U for Useful Programming

 
What is Useful Programming
 
It means our program should be useful in terms of testability, maintainability, extensibility, Modifiable, and scalability. Scalability is an engineering problem and depends heavily on architecture followed. Extensibility is 

How we can do Useful Programming?

  • Follow SOLID principles for class designing.
  • Implement design patterns for your assignment.
  • Adherence to application standard architecture.
  • High cohesion and low coupling.
  • For web farms and Web Garden, a session should be managed out of process either in SQL Server or State Server.
  • Proper indexing strategies should be followed.
  • The concept of parallelism should be implemented. 
  • Choose wisely between inheritance and polymorphism. 
  • Database schema should be designed in a way that requires No/minimal changes in the future.

N for Neat Programming

 
What is Neat Programming

The code is read 10 times more than it is changed. So, our code has to be easy to understand and change. Subsequently, it helps in reducing maintenance and enhancement cost of the software product.

Any fool can write code that a computer can understand. Good programmers write code that humans can understand.

Martin Fowler

How we can do Neat Programming? 

  • All variable names should be self-explanatory and follow the standard.
  • The class name should be noun while method name should be a verb.
  • Proper XML commenting needed by many tools (e.g. Sandcastle) to generate Technical documentation.
  • Try to add Modification History in code files to track and refer to the changes in the future.
  • Try to make method body as small as possible because big methods it prevents the process of debugging, understanding business rules, optimization, and refactoring.
  • Big methods also have more probability to change.
  • If it is not possible to keep class size small, use the concept of partial classes to logically group the functionalities. 
  • Follow naming convention for DB objects as well by avoiding system defined keywords.
  • Apply these concepts whenever they are applicable,

    • SLAP(Single Level of Abstraction Principle) – according to this, a function should be doing one specific task.
    • YAGNI– (You Are not Gonna Need It) – Don’t make system unnecessarily complex.
    • KISS– (Keep It Simple Stupid) – It covers proper indentation, formatting of written easily understandble code.
    • DRY(Don’t Repeat Yourself) – In order to keep application code clean, don’t write redundant codes.
    • GRASP(General Responsibility Assignment Software Patterns) – Identification of the responsibilities of classes and methods clearly and there MUST NOT be any duplicity.
    • The Hollywood Principle– Implementation of “Don’t call us, we will call you” approach in designing API and Framework.

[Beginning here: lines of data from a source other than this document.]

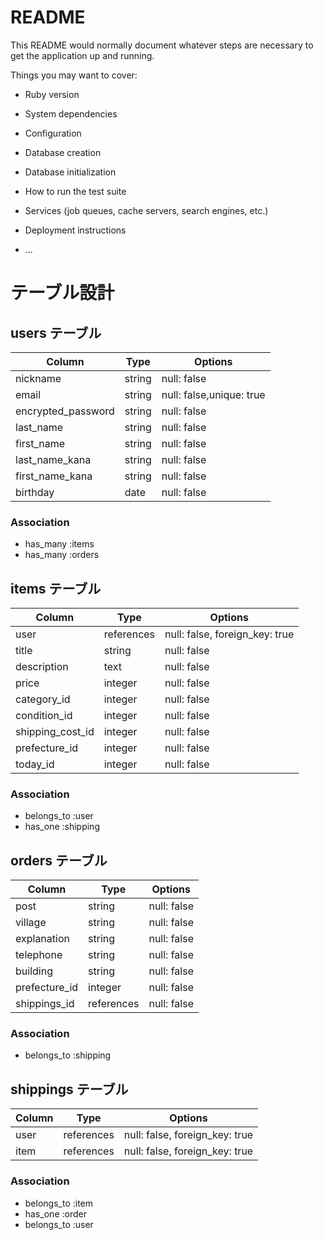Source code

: # README

This README would normally document whatever steps are necessary to get the
application up and running.

Things you may want to cover:

* Ruby version

* System dependencies

* Configuration

* Database creation

* Database initialization

* How to run the test suite

* Services (job queues, cache servers, search engines, etc.)

* Deployment instructions

* ...

# テーブル設計

## users テーブル

| Column             | Type   | Options      |
| ------------------ | ------ | -----------  |
| nickname           | string | null: false  |
| email              | string | null: false,unique: true  |
| encrypted_password | string | null: false  |
| last_name          | string | null: false  |
| first_name         | string | null: false  |
| last_name_kana     | string | null: false  |
| first_name_kana    | string | null: false  |
| birthday           | date   | null: false  |

### Association

- has_many :items
- has_many :orders

## items テーブル

| Column        | Type    | Options                        |
| ------------- | ------- | ------------------------------ |
| user          | references | null: false, foreign_key: true |  
| title         | string  | null: false                    |  
| description   | text    | null: false                    | 
| price         | integer | null: false                    |  
| category_id     | integer  | null: false                    |  
| condition_id     | integer  | null: false                    | 
| shipping_cost_id | integer  | null: false                    |  
| prefecture_id    | integer  | null: false                    | 
| today_id          | integer  | null: false                    |  

### Association

- belongs_to :user 
- has_one :shipping


## orders テーブル

| Column      | Type       | Options                        |
| ----------- | ---------- | ------------------------------ |
| post        | string     | null: false                    |  
| village     | string     | null: false                    |  
| explanation | string     | null: false                    |  
| telephone   | string     | null: false                    |  
| building    | string     | null: false                  |  
| prefecture_id | integer  | null: false                    |
| shippings_id  | references | null: false                    |


### Association

- belongs_to :shipping

## shippings テーブル

| Column  | Type       | Options                        |
| ------- | ---------- | ------------------------------ |
| user | references | null: false, foreign_key: true |
| item | references | null: false, foreign_key: true | 

### Association

- belongs_to :item  
- has_one :order  
- belongs_to :user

D for Defensive Programming

 
What is Defensive Programming

Defensive Programming provides us high availability of code, high quality, safe and smooth execution of the application, robust, less bug etc. Without defensive programming code runs in normal condition/ input but will break with the deviation.

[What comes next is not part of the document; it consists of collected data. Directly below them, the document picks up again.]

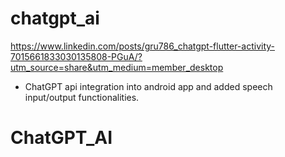 # chatgpt_ai

https://www.linkedin.com/posts/gru786_chatgpt-flutter-activity-7015661833030135808-PGuA/?utm_source=share&utm_medium=member_desktop


- ChatGPT api integration into android app and added speech input/output functionalities.


# ChatGPT_AI

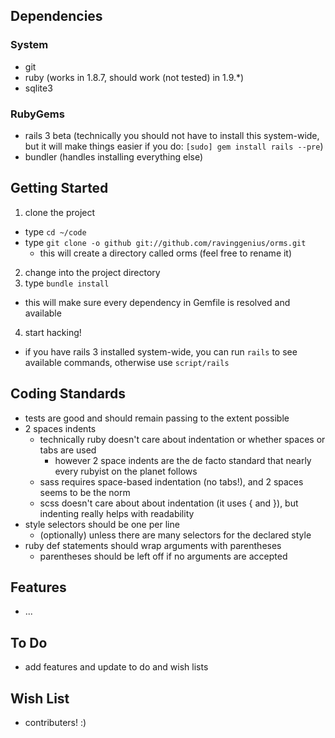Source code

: ## Dependencies

### System
* git
* ruby (works in 1.8.7, should work (not tested) in 1.9.*)
* sqlite3

### RubyGems
* rails 3 beta (technically you should not have to install this system-wide, but it will make things easier if you do: `[sudo] gem install rails --pre`)
* bundler (handles installing everything else)

## Getting Started

1. clone the project
  * type `cd ~/code`
  * type `git clone -o github git://github.com/ravinggenius/orms.git`
    * this will create a directory called orms (feel free to rename it)
2. change into the project directory
3. type `bundle install`
  * this will make sure every dependency in Gemfile is resolved and available
4. start hacking!
  * if you have rails 3 installed system-wide, you can run `rails` to see available commands, otherwise use `script/rails`

## Coding Standards

* tests are good and should remain passing to the extent possible
* 2 spaces indents
  * technically ruby doesn't care about indentation or whether spaces or tabs are used
    * however 2 space indents are the de facto standard that nearly every rubyist on the planet follows
  * sass requires space-based indentation (no tabs!), and 2 spaces seems to be the norm
  * scss doesn't care about about indentation (it uses { and }), but indenting really helps with readability
* style selectors should be one per line
  * (optionally) unless there are many selectors for the declared style
* ruby def statements should wrap arguments with parentheses
  * parentheses should be left off if no arguments are accepted

## Features

* ...

## To Do

* add features and update to do and wish lists

## Wish List

* contributers! :)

How we can do Defensive Programming?

  • Don’t trust even your code, do a proper null reference check.
  • Assume a user can make any mistake hence handle that, do proper exception handling.
  • Be prepared for unexpected inputs and user actions.
  • Each input parameter of the method should be validated before processing.
  • For web applications, apply client-side and server-side validation both.
  • Having default in the switch case, else in an if-elseif loop is also defensive programming.
  • Write and perform rigorous unit testing.

Conclusion

 
This statement will clear all doubts (if any) for categorizing non-functional requirements under SOUND

Secure programming is to save from attack while Defensive programming is intended to handle unexpected user inputs or actions. The Neat programming is somehow like clean code which in turn talks about the readability of code while Useful Programming covers scalability, maintainability, extensibility, and testability. Optimized Programming means code performance should be best at any time while scalability under Useful Programming refers to the ability of software product to function well with increased demand condition and remains stable.